Les eaux intérieures sont généralement comptées comme des zones terrestres, comme cela a encore été le cas lors de la Conférence des Nations unies sur la biodiversité (CBD/COP 15) qui s’est tenue à Montréal/Canada en décembre 2022. Mais là encore, il n’est pas suffisamment tenu compte de leur importance. Des chercheurs effectuant des études sur la biodiversité des eaux douces à l’Institut Leibniz de l’écologie des eaux douces et des eaux intérieures (Leibniz Institute of Freshwater Ecologies and Inland Waters – IGB) expliquent l’importance de ce sujet souvent négligé.

La biodiversité recule à l’échelle mondiale à un rythme record. La diversité génétique, les populations, les espèces, les communautés et les écosystèmes associés aux eaux douces sont tout particulièrement menacés. Des enquêtes et des statistiques confirment cet état de fait. Dans les eaux intérieures, les habitats diminuent de façon dramatique, par exemple parce qu’il manque de plus en plus d’oxygène en eaux profondes, parce que la température des eaux de surface augmente ou parce que des barrages sont construits sur des cours d’eau qui s’assèchent périodiquement. Avec les perturbations météorologiques extrêmes de plus en plus fréquentes dont il est à l’origine, le changement climatique ne fait qu’aggraver la situation.

Il faut accorder une égale attention aux cours d’eau
 

« La politique internationale de la biodiversité continue d’ignorer l’importance considérable des eaux intérieures, » critique la professeure Sonja Jähnig, chercheuse à l’IGB. « Les sources, les ruisseaux, les rivières, les lacs, les mares, les marécages et les eaux souterraines sont indispensables et jouent un rôle vital pour la nature, et donc aussi pour nous, les humains. C’est pourquoi les eaux intérieures et leur biodiversité doivent être reconnues comme une troisième catégorie écologique d’égale importance dans les cadres et stratégies politiques et sociaux, au même titre que les écosystèmes terrestres et marins. » 

Jusqu’à maintenant, les rivières, les lacs et les marécages ont été associés aux zones terrestres parce qu’ils se situent dans les terres, ou aux mers et aux océans, parce que ce sont des milieux aquatiques. « Il ne faut plus considérer les systèmes d’eau douce comme une question secondaire, car ils ne peuvent assurer leurs rôles multiples d’habitats et d’importantes ressources naturelles pour l’humain et la nature que s’ils sont constamment protégés, gérés de manière durable et écologiquement restaurés, » résume Sonja Jähnig. 
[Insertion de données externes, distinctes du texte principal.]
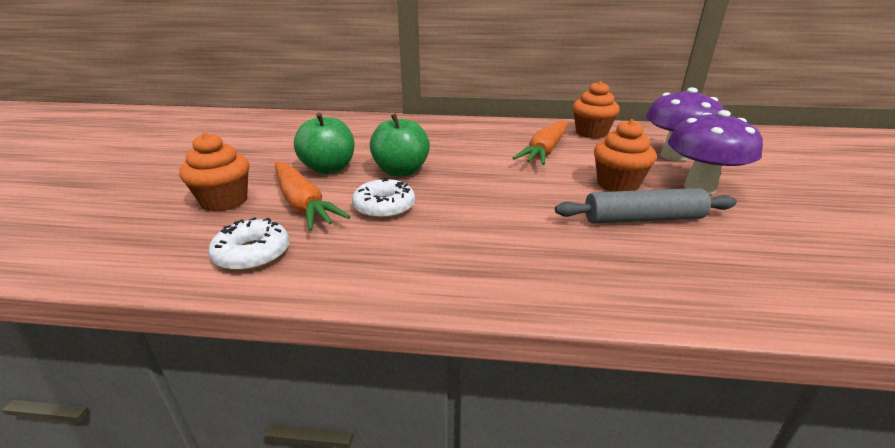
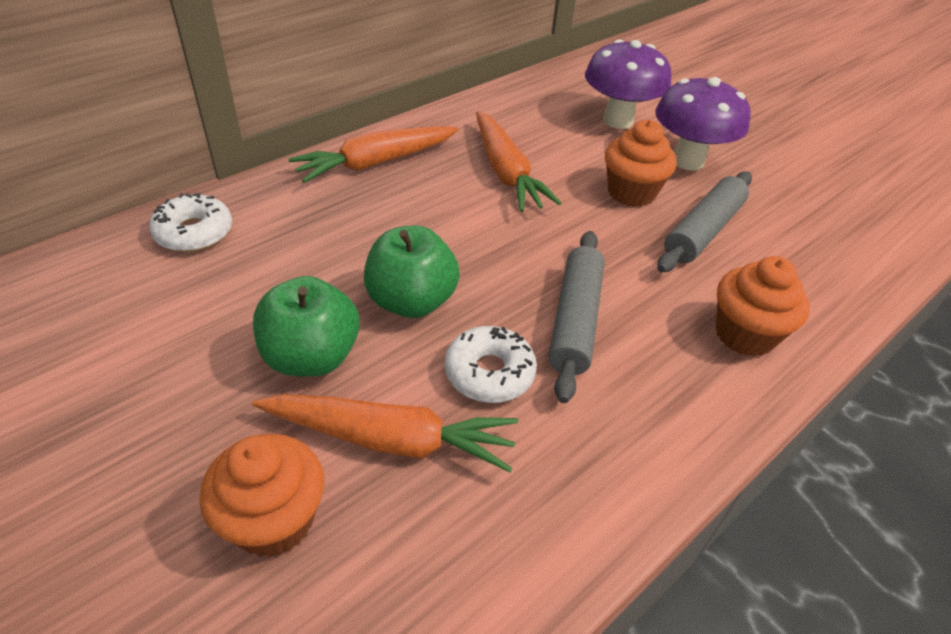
camera: 50 degrees left, 15 degrees up
(252, 254) = (476, 556): white donut -> white donut (194, 232)
(467, 212) = (575, 320): none -> grey rolling pin
(479, 127) = (375, 163): none -> orange carrot
(591, 133) = (506, 115): orange cupcake -> orange cupcake (744, 334)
Cela s’applique également, et explicitement, au nouveau Cadre mondial de la biodiversité jusqu’en 2030, qui doit être négocié dans les jours à venir. Avec vingt autres experts en eaux douces mondialement connus, Sonja Jähnig recommande que ses ambitions soient adaptées pour s’assurer que dans la restauration des écosystèmes et l’expansion des réserves, des objectifs spéciaux soient fixés pour les eaux intérieures.  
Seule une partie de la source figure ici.